Nu gaan we de knikker opblazen tot het formaat van de aarde.
De aarde heeft een doorsnede van 12756 kilometer, dus de straal is 12756 / 2 = 6378 km.
De inhoud van de knikker hebben we uitgerekend in cm3, dus laten we dat bij de aarde ook doen.
De straal van de aarde is dus 6,378 * 10 8 cm
De inhoud (in kubieke kilometers) van de aarde is:
      inhoud = (4/3) * pi * straal 3
      inhoud = (4/3) * 3,1415 * (6,378 * 10 8) 3
      inhoud = 1,87 * 10 27 cm3

In de aarde moeten de 5,37 * 10 22 molekulen komen.
We moeten er wel rekening mee houden dat er, als je bollen gaat opstapelen, er lege ruimte tussen de bollen ontstaan.
Met de dichtste bolstapeling raak je 25,95% kwijt aan deze ruimtes. We moeten dus corrigeren met (100 - 25,95) %, oftewel 74,048%
1 molekuul is (inhoud aarde) * (74,048 / 100 )  /   (aantal molekulen)
1 molekuul is dan 1,87 * 10 27 cm3 * 0,74048  /  5,37 * 10 22 = 14957 cm3
Nu bereken we de straal van ons denkbeeldige molekuul: een bol met de inhoud van 14957 cm3
      inhoud = (4/3) * pi * straal 3
      14957 cm3 = (4/3) * pi * straal 3
dus
      straal 3 = 14957 cm3 / ( (4/3) * pi )
      straal = 15,29 cm.
Elk molekuul heeft op aardse schaal dus een straal van 15,29 cm, oftewel een diameter van 2 * 15,29 = 30,58 cm.
Dit is de diameter van bijvoorbeeld een strandbal.

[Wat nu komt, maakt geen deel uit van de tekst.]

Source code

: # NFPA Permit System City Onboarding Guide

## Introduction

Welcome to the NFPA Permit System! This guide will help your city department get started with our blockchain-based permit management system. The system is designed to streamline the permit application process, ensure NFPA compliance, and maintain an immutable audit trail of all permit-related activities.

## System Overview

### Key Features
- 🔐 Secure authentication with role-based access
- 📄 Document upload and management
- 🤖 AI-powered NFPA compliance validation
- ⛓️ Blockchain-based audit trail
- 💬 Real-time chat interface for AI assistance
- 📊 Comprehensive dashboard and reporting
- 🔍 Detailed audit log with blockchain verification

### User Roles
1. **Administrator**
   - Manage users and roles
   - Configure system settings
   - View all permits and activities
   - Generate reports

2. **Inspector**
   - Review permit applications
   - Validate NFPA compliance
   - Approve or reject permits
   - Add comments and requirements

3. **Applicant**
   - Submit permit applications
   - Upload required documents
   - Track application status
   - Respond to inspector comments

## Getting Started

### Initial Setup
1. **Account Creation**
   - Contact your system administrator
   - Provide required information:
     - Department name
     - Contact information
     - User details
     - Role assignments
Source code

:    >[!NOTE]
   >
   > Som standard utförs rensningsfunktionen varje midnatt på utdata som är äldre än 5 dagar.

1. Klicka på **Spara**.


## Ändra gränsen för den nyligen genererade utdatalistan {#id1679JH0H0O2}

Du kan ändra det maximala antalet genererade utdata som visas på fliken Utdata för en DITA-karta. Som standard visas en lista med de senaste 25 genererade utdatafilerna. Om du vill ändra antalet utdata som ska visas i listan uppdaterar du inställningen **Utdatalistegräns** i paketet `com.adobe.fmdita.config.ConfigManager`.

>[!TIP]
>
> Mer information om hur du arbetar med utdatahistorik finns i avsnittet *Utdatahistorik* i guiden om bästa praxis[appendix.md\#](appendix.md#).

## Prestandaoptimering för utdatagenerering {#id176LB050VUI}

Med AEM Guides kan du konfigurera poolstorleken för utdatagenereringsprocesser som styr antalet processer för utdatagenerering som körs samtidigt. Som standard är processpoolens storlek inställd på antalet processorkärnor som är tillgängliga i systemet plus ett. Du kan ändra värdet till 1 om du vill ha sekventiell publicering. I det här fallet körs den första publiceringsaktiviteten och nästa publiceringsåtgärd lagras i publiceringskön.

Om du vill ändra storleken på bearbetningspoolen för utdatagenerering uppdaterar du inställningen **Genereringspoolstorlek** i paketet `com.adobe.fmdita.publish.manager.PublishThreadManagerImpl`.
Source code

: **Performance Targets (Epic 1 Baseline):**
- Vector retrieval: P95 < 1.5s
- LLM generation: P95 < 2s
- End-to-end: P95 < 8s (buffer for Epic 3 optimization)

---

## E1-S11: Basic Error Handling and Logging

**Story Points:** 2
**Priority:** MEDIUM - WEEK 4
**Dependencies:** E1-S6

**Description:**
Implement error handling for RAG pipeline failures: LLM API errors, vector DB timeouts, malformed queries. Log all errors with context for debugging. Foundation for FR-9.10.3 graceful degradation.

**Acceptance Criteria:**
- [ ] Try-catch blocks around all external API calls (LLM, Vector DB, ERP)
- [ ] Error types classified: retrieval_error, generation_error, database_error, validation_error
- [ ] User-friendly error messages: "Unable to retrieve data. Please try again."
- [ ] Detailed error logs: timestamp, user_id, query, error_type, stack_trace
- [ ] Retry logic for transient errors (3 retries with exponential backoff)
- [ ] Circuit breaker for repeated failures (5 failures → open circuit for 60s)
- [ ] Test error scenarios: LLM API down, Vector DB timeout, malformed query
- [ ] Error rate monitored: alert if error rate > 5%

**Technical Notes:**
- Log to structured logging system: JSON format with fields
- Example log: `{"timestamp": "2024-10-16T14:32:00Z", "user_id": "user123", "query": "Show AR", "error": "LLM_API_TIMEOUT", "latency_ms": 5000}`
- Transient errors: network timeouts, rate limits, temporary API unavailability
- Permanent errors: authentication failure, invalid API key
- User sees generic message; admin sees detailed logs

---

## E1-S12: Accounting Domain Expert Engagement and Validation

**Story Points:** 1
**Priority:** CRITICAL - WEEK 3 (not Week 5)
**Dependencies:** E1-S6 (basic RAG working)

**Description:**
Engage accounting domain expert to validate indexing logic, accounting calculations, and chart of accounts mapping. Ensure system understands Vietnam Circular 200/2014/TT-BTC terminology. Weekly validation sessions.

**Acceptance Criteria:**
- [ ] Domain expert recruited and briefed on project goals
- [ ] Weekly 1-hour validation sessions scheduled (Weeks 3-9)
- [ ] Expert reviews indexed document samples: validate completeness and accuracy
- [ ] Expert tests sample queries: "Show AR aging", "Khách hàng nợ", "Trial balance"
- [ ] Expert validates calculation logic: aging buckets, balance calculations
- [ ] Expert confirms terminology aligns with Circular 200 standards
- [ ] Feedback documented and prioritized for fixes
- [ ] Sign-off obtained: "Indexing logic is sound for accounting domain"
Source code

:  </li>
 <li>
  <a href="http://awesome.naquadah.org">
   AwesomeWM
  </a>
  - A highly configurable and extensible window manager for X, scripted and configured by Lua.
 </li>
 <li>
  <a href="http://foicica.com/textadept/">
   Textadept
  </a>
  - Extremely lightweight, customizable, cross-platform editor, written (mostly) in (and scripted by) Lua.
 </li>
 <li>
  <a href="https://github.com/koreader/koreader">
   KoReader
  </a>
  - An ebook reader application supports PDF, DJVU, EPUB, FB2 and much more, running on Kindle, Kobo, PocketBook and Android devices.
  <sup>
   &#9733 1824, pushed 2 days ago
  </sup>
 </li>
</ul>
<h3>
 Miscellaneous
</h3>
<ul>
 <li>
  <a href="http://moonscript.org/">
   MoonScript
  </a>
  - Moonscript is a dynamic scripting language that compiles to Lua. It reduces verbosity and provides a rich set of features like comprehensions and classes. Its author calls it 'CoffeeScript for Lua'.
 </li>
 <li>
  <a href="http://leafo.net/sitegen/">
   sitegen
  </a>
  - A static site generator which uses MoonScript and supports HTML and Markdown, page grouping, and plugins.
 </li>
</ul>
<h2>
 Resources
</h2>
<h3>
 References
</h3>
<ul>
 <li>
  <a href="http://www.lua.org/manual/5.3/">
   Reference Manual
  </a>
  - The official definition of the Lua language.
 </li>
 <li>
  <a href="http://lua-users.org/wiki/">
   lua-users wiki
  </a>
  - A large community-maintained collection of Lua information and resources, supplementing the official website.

Elk molekuul van de knikker bestaat uit 1 siliciumatoom ter grootte van een handbal, en twee zuurstofatomen ter grootte van een suikermeloen.
In die atomen zit een kern die in doorsnede zo'n 20.000 keer kleiner is dan de doorsnede van het atoom, dus die kern zou dan een pitje zijn met een doorsnede van 0,017 mm, 10 keer dunner dan een mensenhaar. Zo'n atoom is dus behoorlijk "leeg".

Ook aardig om te weten:
Het universum bestaat uit een paar honderd miljard ( 10 11) sterrenstelsels en elk sterrenstelsel bevat gemiddeld een paar honderd miljard sterren. In totaal zijn er volgens de laatste inzichten 7 * 10 22 Sterren. We hadden al gevonden dat de knikker 5,37 * 10 22 moleculen bevat. De glazen knikker van 16 mm doorsnede bevat dus ruwweg evenveel moleculen als er sterren in het universum zijn.